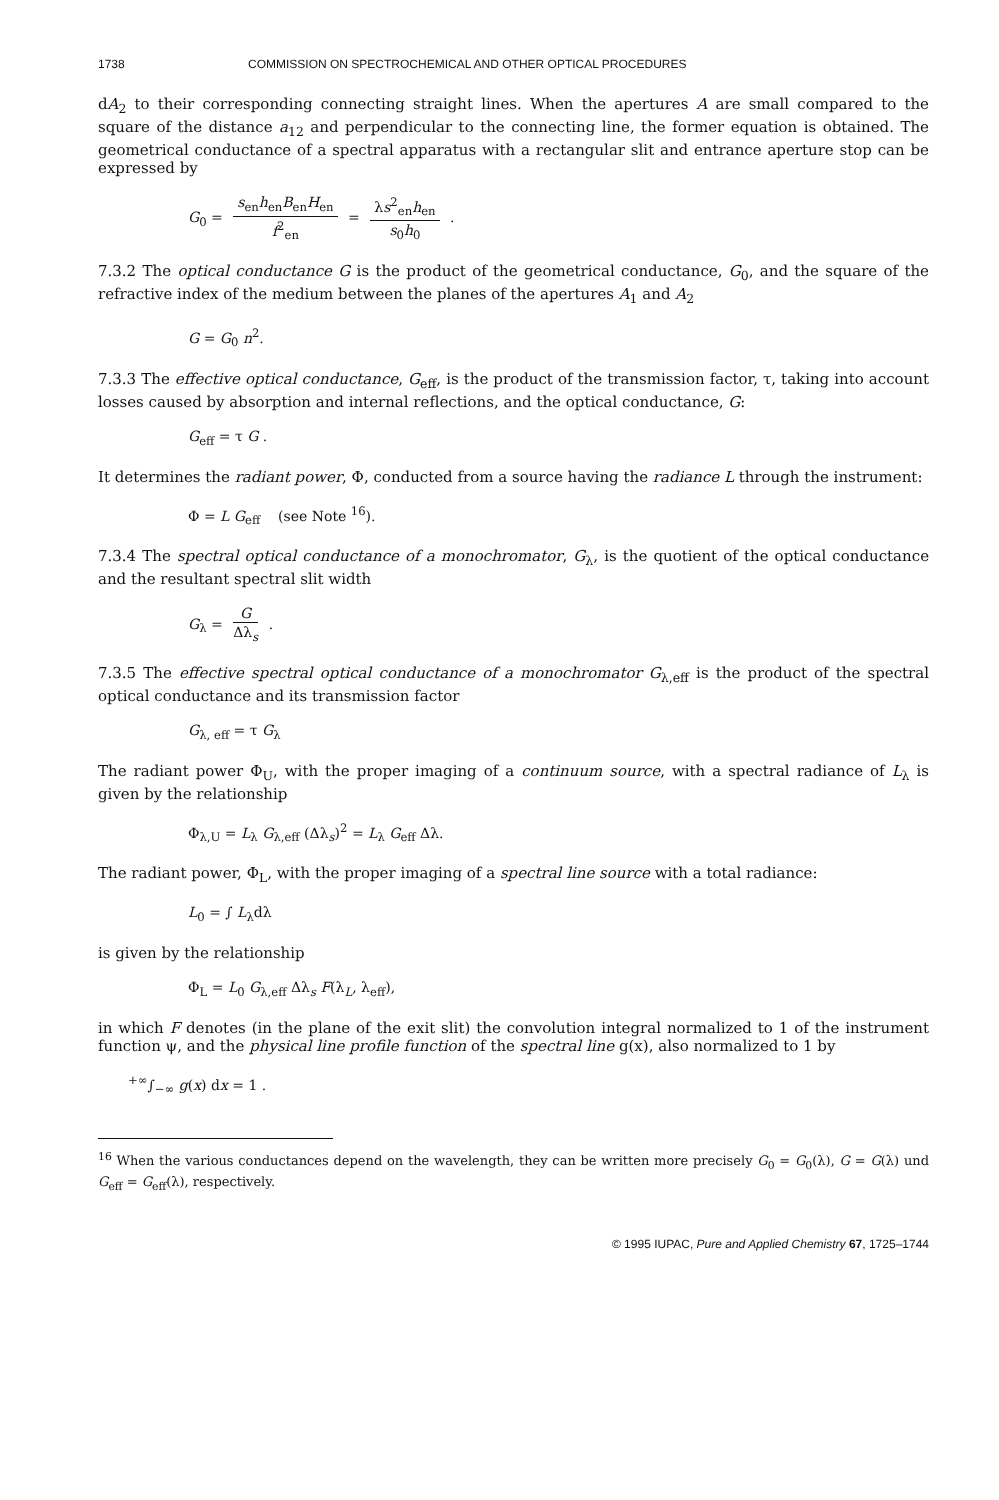1738 COMMISSION ON SPECTROCHEMICAL AND OTHER OPTICAL PROCEDURES
dA<sub>2</sub> to their corresponding connecting straight lines. When the apertures A are small compared to the square of the distance a<sub>12</sub> and perpendicular to the connecting line, the former equation is obtained. The geometrical conductance of a spectral apparatus with a rectangular slit and entrance aperture stop can be expressed by
G<sub>0</sub> = s<sub>en</sub>h<sub>en</sub>B<sub>en</sub>H<sub>en</sub> f<sup>2</sup><sub>en</sub> = λs<sup>2</sup><sub>en</sub>h<sub>en</sub> s<sub>0</sub>h<sub>0</sub> .
7.3.2 The optical conductance G is the product of the geometrical conductance, G<sub>0</sub>, and the square of the refractive index of the medium between the planes of the apertures A<sub>1</sub> and A<sub>2</sub>
G = G<sub>0</sub> n<sup>2</sup>.
7.3.3 The effective optical conductance, G<sub>eff</sub>, is the product of the transmission factor, τ, taking into account losses caused by absorption and internal reflections, and the optical conductance, G:
G<sub>eff</sub> = τ G .
It determines the radiant power, Φ, conducted from a source having the radiance L through the instrument:
Φ = L G<sub>eff</sub> (see Note <sup>16</sup>).
7.3.4 The spectral optical conductance of a monochromator, G<sub>λ</sub>, is the quotient of the optical conductance and the resultant spectral slit width
G<sub>λ</sub> = G Δλ<sub>s</sub> .
7.3.5 The effective spectral optical conductance of a monochromator G<sub>λ,eff</sub> is the product of the spectral optical conductance and its transmission factor
G<sub>λ, eff</sub> = τ G<sub>λ</sub>
The radiant power Φ<sub>U</sub>, with the proper imaging of a continuum source, with a spectral radiance of L<sub>λ</sub> is given by the relationship
Φ<sub>λ,U</sub> = L<sub>λ</sub> G<sub>λ,eff</sub> (Δλ<sub>s</sub>)<sup>2</sup> = L<sub>λ</sub> G<sub>eff</sub> Δλ.
The radiant power, Φ<sub>L</sub>, with the proper imaging of a spectral line source with a total radiance:
L<sub>0</sub> = ∫ L<sub>λ</sub>dλ
is given by the relationship
Φ<sub>L</sub> = L<sub>0</sub> G<sub>λ,eff</sub> Δλ<sub>s</sub> F(λ<sub>L</sub>, λ<sub>eff</sub>),
in which F denotes (in the plane of the exit slit) the convolution integral normalized to 1 of the instrument function ψ, and the physical line profile function of the spectral line g(x), also normalized to 1 by
<sup>+∞</sup>∫<sub>−∞</sub> g(x) dx = 1 .
<sup>16</sup> When the various conductances depend on the wavelength, they can be written more precisely G<sub>0</sub> = G<sub>0</sub>(λ), G = G(λ) und G<sub>eff</sub> = G<sub>eff</sub>(λ), respectively.
© 1995 IUPAC, Pure and Applied Chemistry 67, 1725–1744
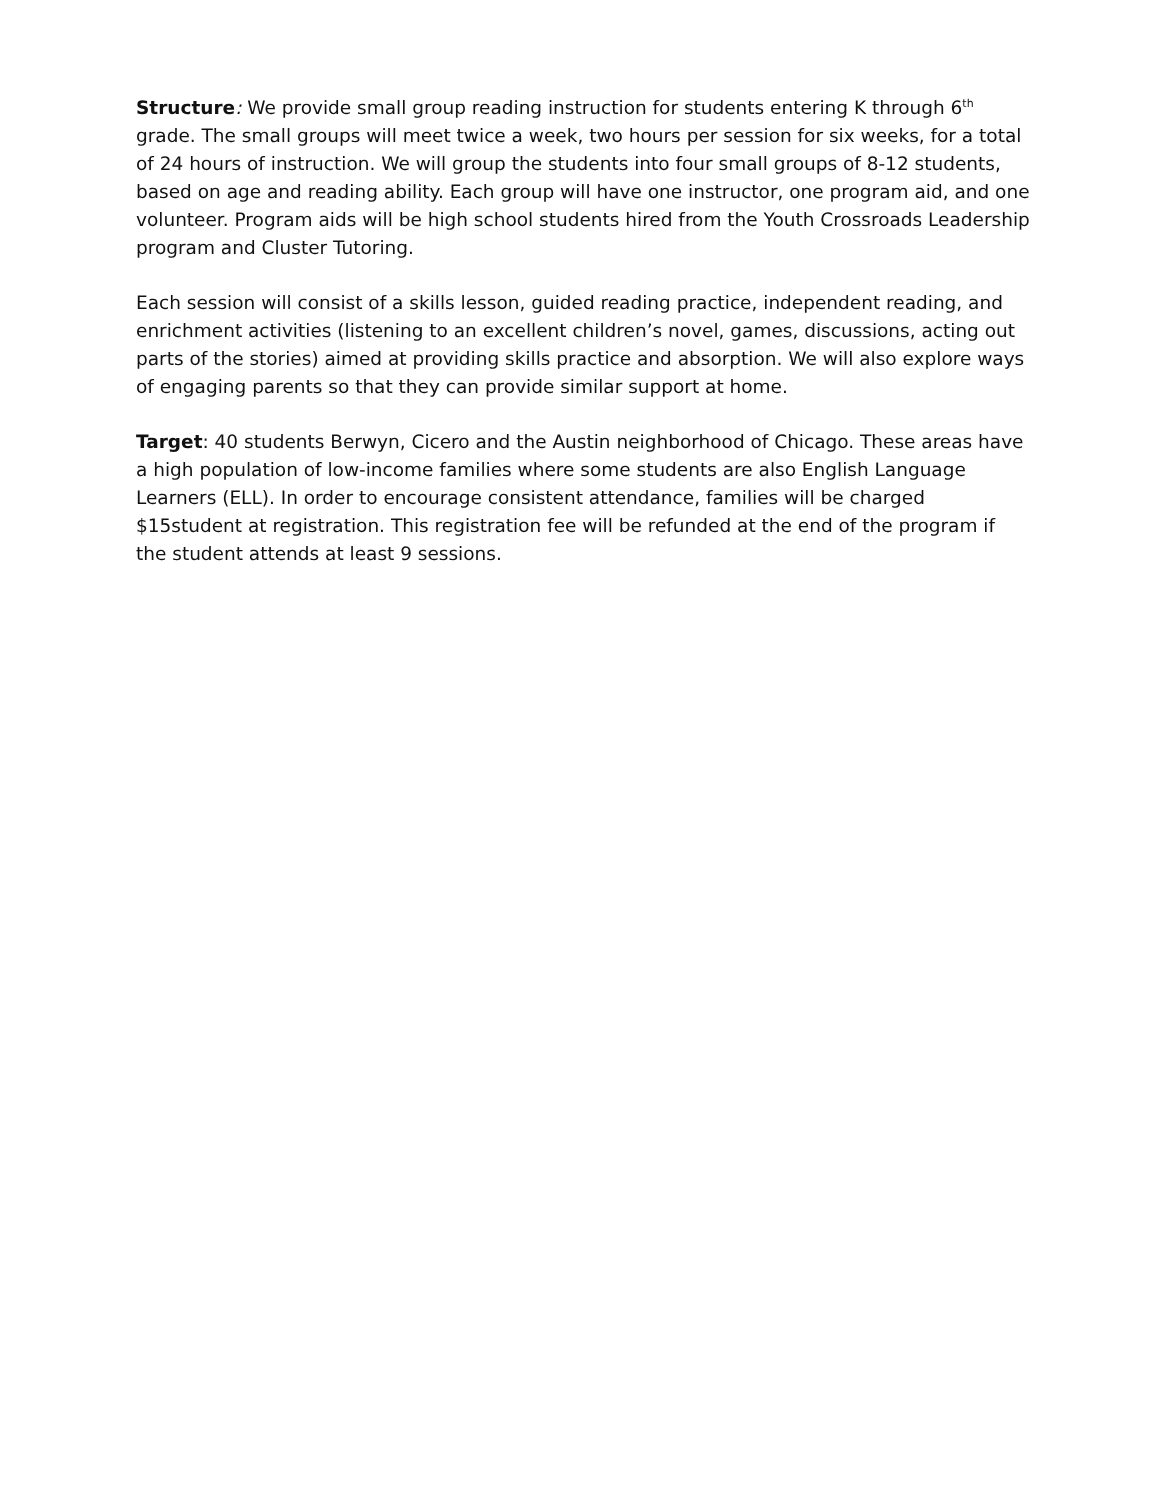Structure: We provide small group reading instruction for students entering K through 6<sup>th</sup> grade. The small groups will meet twice a week, two hours per session for six weeks, for a total of 24 hours of instruction. We will group the students into four small groups of 8-12 students, based on age and reading ability. Each group will have one instructor, one program aid, and one volunteer. Program aids will be high school students hired from the Youth Crossroads Leadership program and Cluster Tutoring.
Each session will consist of a skills lesson, guided reading practice, independent reading, and enrichment activities (listening to an excellent children’s novel, games, discussions, acting out parts of the stories) aimed at providing skills practice and absorption. We will also explore ways of engaging parents so that they can provide similar support at home.
Target: 40 students Berwyn, Cicero and the Austin neighborhood of Chicago. These areas have a high population of low-income families where some students are also English Language Learners (ELL). In order to encourage consistent attendance, families will be charged $15student at registration. This registration fee will be refunded at the end of the program if the student attends at least 9 sessions.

────────────────────────────────────────

Every record above should be written out again exactly; the pictures stay out of the copy.

1738 COMMISSION ON SPECTROCHEMICAL AND OTHER OPTICAL PROCEDURES
dA<sub>2</sub> to their corresponding connecting straight lines. When the apertures A are small compared to the square of the distance a<sub>12</sub> and perpendicular to the connecting line, the former equation is obtained. The geometrical conductance of a spectral apparatus with a rectangular slit and entrance aperture stop can be expressed by
G<sub>0</sub> = s<sub>en</sub>h<sub>en</sub>B<sub>en</sub>H<sub>en</sub> f<sup>2</sup><sub>en</sub> = λs<sup>2</sup><sub>en</sub>h<sub>en</sub> s<sub>0</sub>h<sub>0</sub> .
7.3.2 The optical conductance G is the product of the geometrical conductance, G<sub>0</sub>, and the square of the refractive index of the medium between the planes of the apertures A<sub>1</sub> and A<sub>2</sub>
G = G<sub>0</sub> n<sup>2</sup>.
7.3.3 The effective optical conductance, G<sub>eff</sub>, is the product of the transmission factor, τ, taking into account losses caused by absorption and internal reflections, and the optical conductance, G:
G<sub>eff</sub> = τ G .
It determines the radiant power, Φ, conducted from a source having the radiance L through the instrument:
Φ = L G<sub>eff</sub> (see Note <sup>16</sup>).
7.3.4 The spectral optical conductance of a monochromator, G<sub>λ</sub>, is the quotient of the optical conductance and the resultant spectral slit width
G<sub>λ</sub> = G Δλ<sub>s</sub> .
7.3.5 The effective spectral optical conductance of a monochromator G<sub>λ,eff</sub> is the product of the spectral optical conductance and its transmission factor
G<sub>λ, eff</sub> = τ G<sub>λ</sub>
The radiant power Φ<sub>U</sub>, with the proper imaging of a continuum source, with a spectral radiance of L<sub>λ</sub> is given by the relationship
Φ<sub>λ,U</sub> = L<sub>λ</sub> G<sub>λ,eff</sub> (Δλ<sub>s</sub>)<sup>2</sup> = L<sub>λ</sub> G<sub>eff</sub> Δλ.
The radiant power, Φ<sub>L</sub>, with the proper imaging of a spectral line source with a total radiance:
L<sub>0</sub> = ∫ L<sub>λ</sub>dλ
is given by the relationship
Φ<sub>L</sub> = L<sub>0</sub> G<sub>λ,eff</sub> Δλ<sub>s</sub> F(λ<sub>L</sub>, λ<sub>eff</sub>),
in which F denotes (in the plane of the exit slit) the convolution integral normalized to 1 of the instrument function ψ, and the physical line profile function of the spectral line g(x), also normalized to 1 by
<sup>+∞</sup>∫<sub>−∞</sub> g(x) dx = 1 .
<sup>16</sup> When the various conductances depend on the wavelength, they can be written more precisely G<sub>0</sub> = G<sub>0</sub>(λ), G = G(λ) und G<sub>eff</sub> = G<sub>eff</sub>(λ), respectively.
© 1995 IUPAC, Pure and Applied Chemistry 67, 1725–1744
Structure: We provide small group reading instruction for students entering K through 6<sup>th</sup> grade. The small groups will meet twice a week, two hours per session for six weeks, for a total of 24 hours of instruction. We will group the students into four small groups of 8-12 students, based on age and reading ability. Each group will have one instructor, one program aid, and one volunteer. Program aids will be high school students hired from the Youth Crossroads Leadership program and Cluster Tutoring.
Each session will consist of a skills lesson, guided reading practice, independent reading, and enrichment activities (listening to an excellent children’s novel, games, discussions, acting out parts of the stories) aimed at providing skills practice and absorption. We will also explore ways of engaging parents so that they can provide similar support at home.
Target: 40 students Berwyn, Cicero and the Austin neighborhood of Chicago. These areas have a high population of low-income families where some students are also English Language Learners (ELL). In order to encourage consistent attendance, families will be charged $15student at registration. This registration fee will be refunded at the end of the program if the student attends at least 9 sessions.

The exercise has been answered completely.